Separate from accuracy, it is worth noting that even a very small and highly optimized NMT model and highly tuned pipelining can fully saturate an A100 or V100 GPU at just a few hundred translated words per second or less, depending on the language and requires complex memory management and adaptive batching to achieve maximal throughput. This means that even with extremely small and highly optimized models and access to very large quantities of GPU accelerators, it can be difficult to scale NMT systems to handle realtime content firehoses. GPU-equipped VMs also don't currently support live migration and GPU memory pressure can result in unpredictable application failure patterns at scale, requiring careful pipelining and making it more difficult to provide fixed-time latency guarantees.
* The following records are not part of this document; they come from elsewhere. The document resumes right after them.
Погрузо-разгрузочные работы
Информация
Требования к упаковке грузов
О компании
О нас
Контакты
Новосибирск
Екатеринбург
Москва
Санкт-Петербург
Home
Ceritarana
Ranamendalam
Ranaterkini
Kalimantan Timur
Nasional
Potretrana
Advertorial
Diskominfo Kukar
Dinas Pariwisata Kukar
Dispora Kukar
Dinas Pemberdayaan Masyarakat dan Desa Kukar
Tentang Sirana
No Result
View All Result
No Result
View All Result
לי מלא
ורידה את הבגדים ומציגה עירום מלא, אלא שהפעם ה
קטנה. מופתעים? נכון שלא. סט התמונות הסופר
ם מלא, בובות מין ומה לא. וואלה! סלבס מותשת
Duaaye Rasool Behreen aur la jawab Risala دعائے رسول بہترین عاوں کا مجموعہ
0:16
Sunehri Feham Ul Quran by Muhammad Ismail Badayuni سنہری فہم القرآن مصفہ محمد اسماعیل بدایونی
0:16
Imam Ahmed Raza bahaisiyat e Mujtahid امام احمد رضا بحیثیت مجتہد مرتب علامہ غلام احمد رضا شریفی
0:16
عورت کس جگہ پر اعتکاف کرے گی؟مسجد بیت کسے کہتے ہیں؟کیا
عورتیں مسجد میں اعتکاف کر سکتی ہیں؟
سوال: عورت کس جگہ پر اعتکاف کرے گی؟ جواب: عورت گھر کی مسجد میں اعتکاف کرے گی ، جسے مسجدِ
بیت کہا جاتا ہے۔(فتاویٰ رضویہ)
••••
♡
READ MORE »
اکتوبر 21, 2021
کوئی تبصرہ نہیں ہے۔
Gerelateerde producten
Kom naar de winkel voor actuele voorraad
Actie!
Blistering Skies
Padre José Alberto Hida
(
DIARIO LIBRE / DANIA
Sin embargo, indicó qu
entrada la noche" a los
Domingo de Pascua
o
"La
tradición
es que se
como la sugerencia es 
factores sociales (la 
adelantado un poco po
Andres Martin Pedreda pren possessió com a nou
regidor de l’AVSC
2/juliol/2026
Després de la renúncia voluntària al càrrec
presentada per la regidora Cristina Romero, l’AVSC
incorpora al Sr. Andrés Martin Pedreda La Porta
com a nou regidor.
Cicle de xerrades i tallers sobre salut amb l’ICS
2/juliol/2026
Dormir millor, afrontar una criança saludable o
Importantly, unlike SMT systems, current NMT architectures do not widely support adaptive model modulation strategies to cope with time or resource pressures. SMT systems can dynamically monitor latency, throughput, memory pressure, CPU utilization and hardware availability to trade off translation accuracy for speed at the resolution of a single clause – a strategy we rely on heavily to maintain fixed-time pipeline latency during unexpected volume surges. In contrast, the primary strategy for time/space tradeoff in NMT systems is to maintain multiple models, yet even here the tradeoff is not as linear as SMT systems, which can be statistically pruned in-place based on real-world observed model utilization – another major strategy we use.
While NMT systems have emerged as the go-to solution for machine translation today, they present a number of challenges for the news domain where source text fidelity and entity recovery are of particular importance.